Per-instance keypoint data

=== Section Start ===

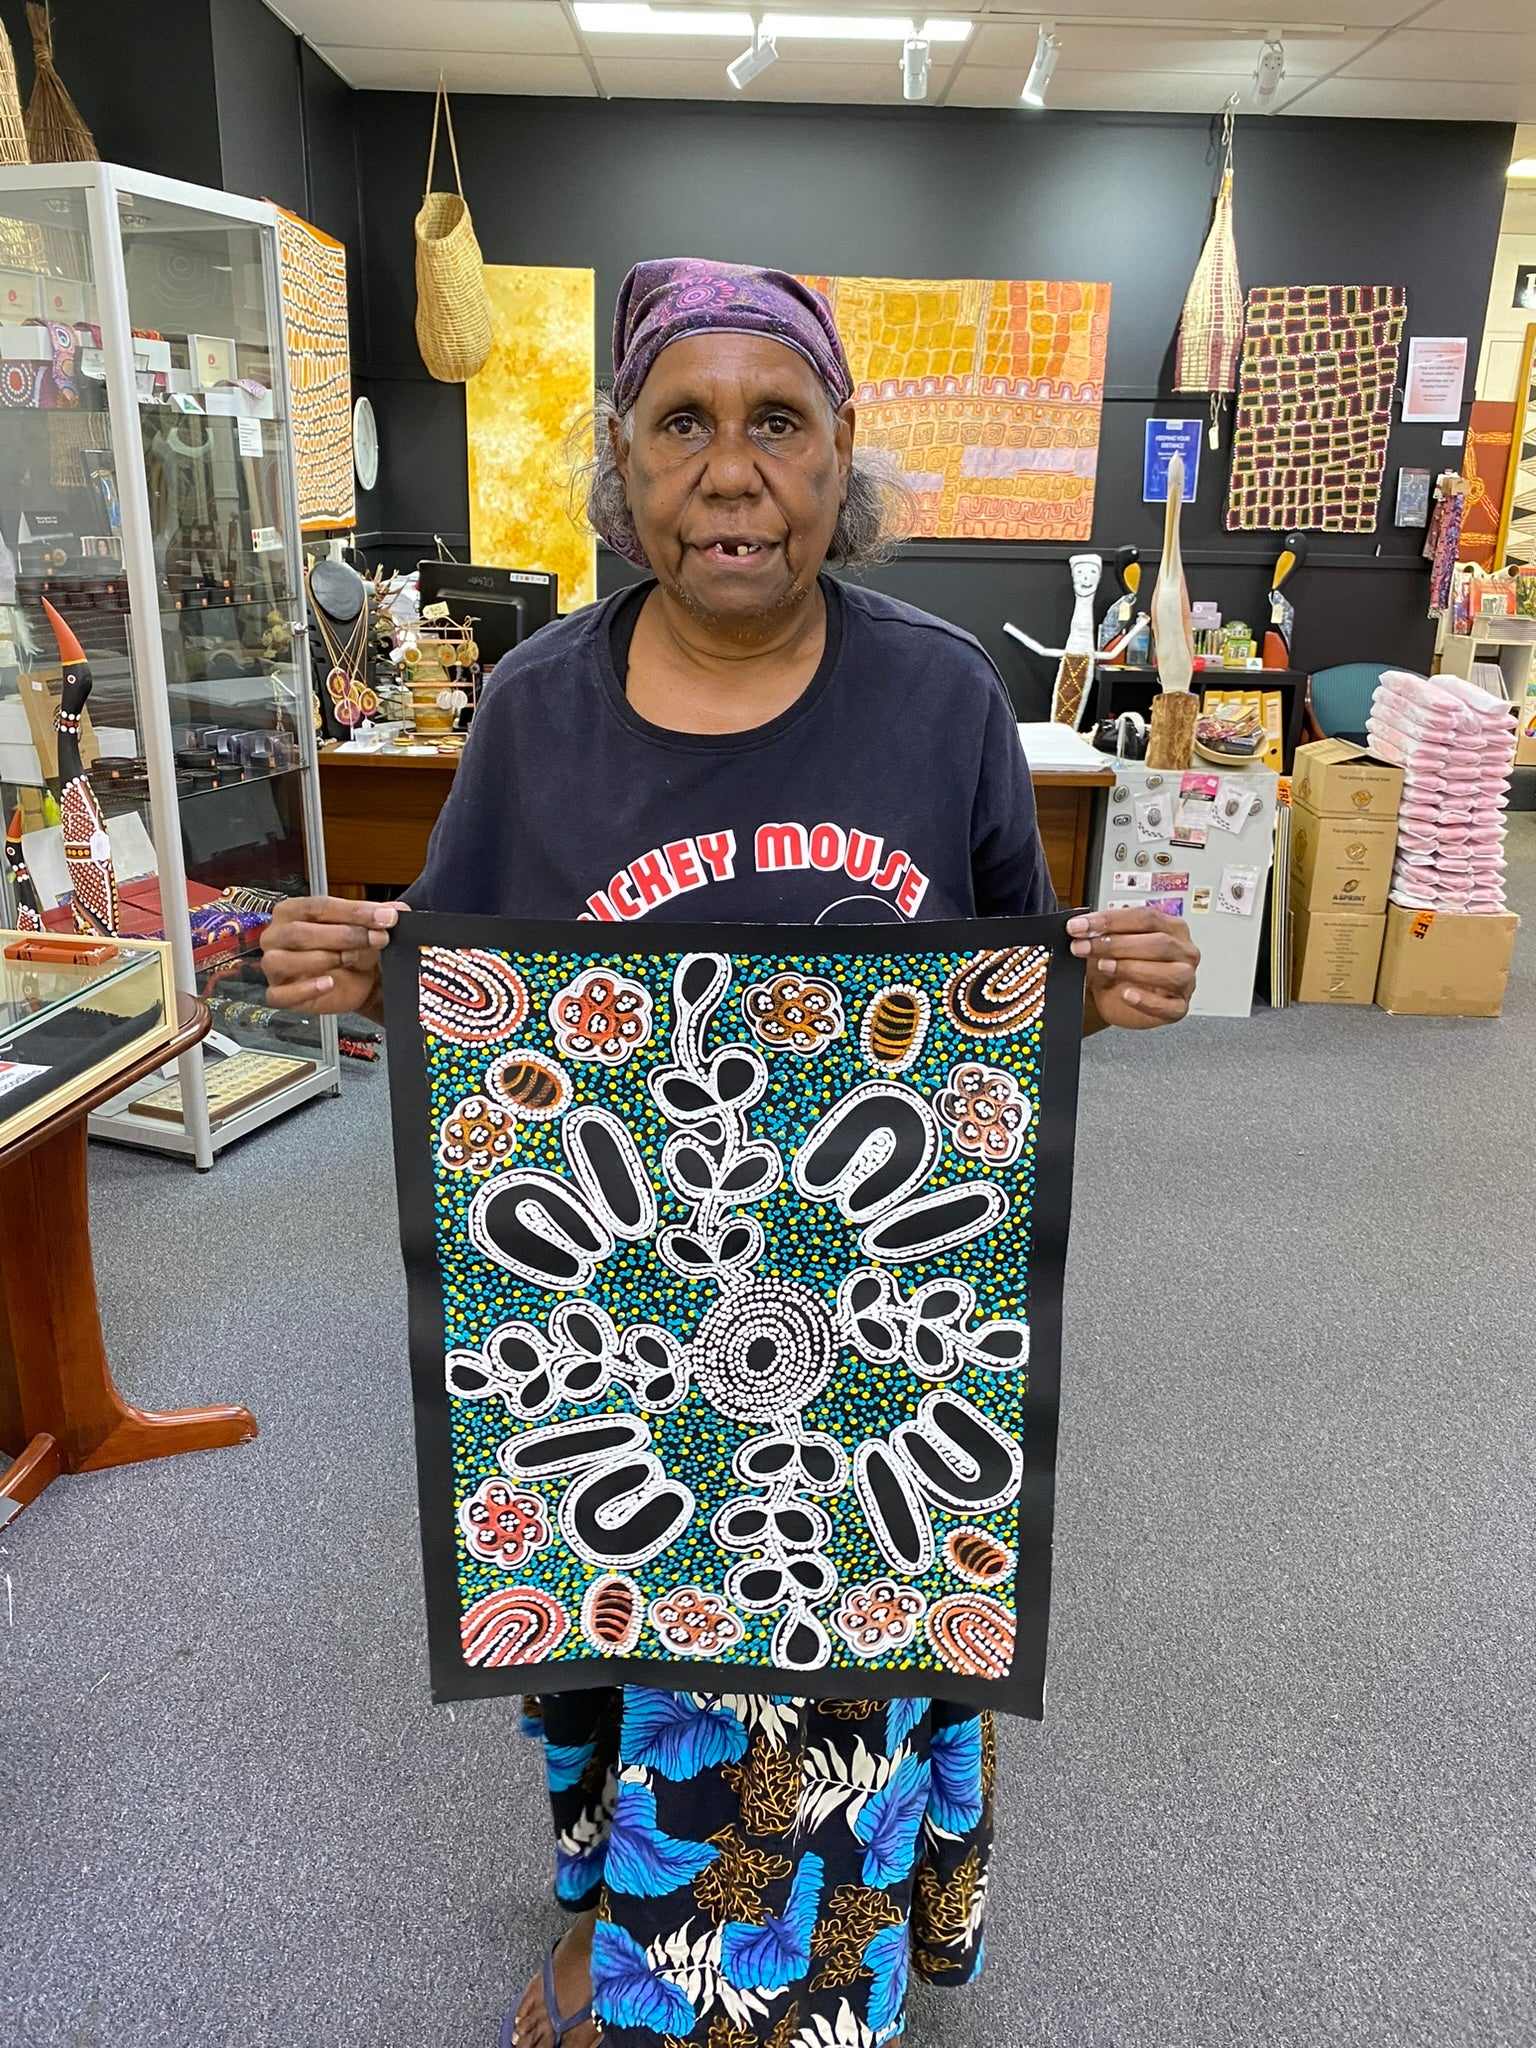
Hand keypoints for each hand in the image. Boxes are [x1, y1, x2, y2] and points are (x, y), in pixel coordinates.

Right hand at [261, 895, 403, 1014]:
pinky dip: (305, 989)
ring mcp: (273, 966)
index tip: (385, 916)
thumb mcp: (365, 928)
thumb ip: (378, 915)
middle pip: (301, 932)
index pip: (318, 906)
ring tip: (351, 959)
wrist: (357, 982)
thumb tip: (398, 908)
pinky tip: (328, 983)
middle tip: (376, 938)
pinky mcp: (278, 994)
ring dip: (324, 959)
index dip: (354, 911)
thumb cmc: (351, 950)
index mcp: (293, 911)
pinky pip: (280, 994)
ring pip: (285, 960)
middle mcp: (277, 936)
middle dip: (344, 935)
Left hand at [1068, 906, 1198, 1029]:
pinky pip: (1169, 1006)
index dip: (1111, 920)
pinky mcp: (1179, 1007)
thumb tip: (1082, 926)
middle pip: (1158, 942)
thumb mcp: (1109, 946)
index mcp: (1172, 928)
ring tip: (1104, 967)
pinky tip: (1126, 995)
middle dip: (1115, 944)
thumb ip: (1101, 934)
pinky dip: (1146, 1001)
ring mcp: (1186, 980)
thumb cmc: (1119, 969)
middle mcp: (1184, 952)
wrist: (1115, 999)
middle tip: (1084, 947)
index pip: (1146, 917)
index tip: (1080, 925)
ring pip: (1170, 972)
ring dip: (1132, 968)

=== Section End ===

PROBLEM DESCRIPTION: Across all the records, find the lines containing the word "pinky" and reproduce each one.

RESPONSE:
pinky dip: (305, 989)
pinky tip: (328, 983)
pinky mcp: (278, 994)
pinky pip: (280, 994)
pinky pip: (1169, 1006)
pinky mcp: (1179, 1007)
pinky tip: (1126, 995)
pinky dip: (1146, 1001)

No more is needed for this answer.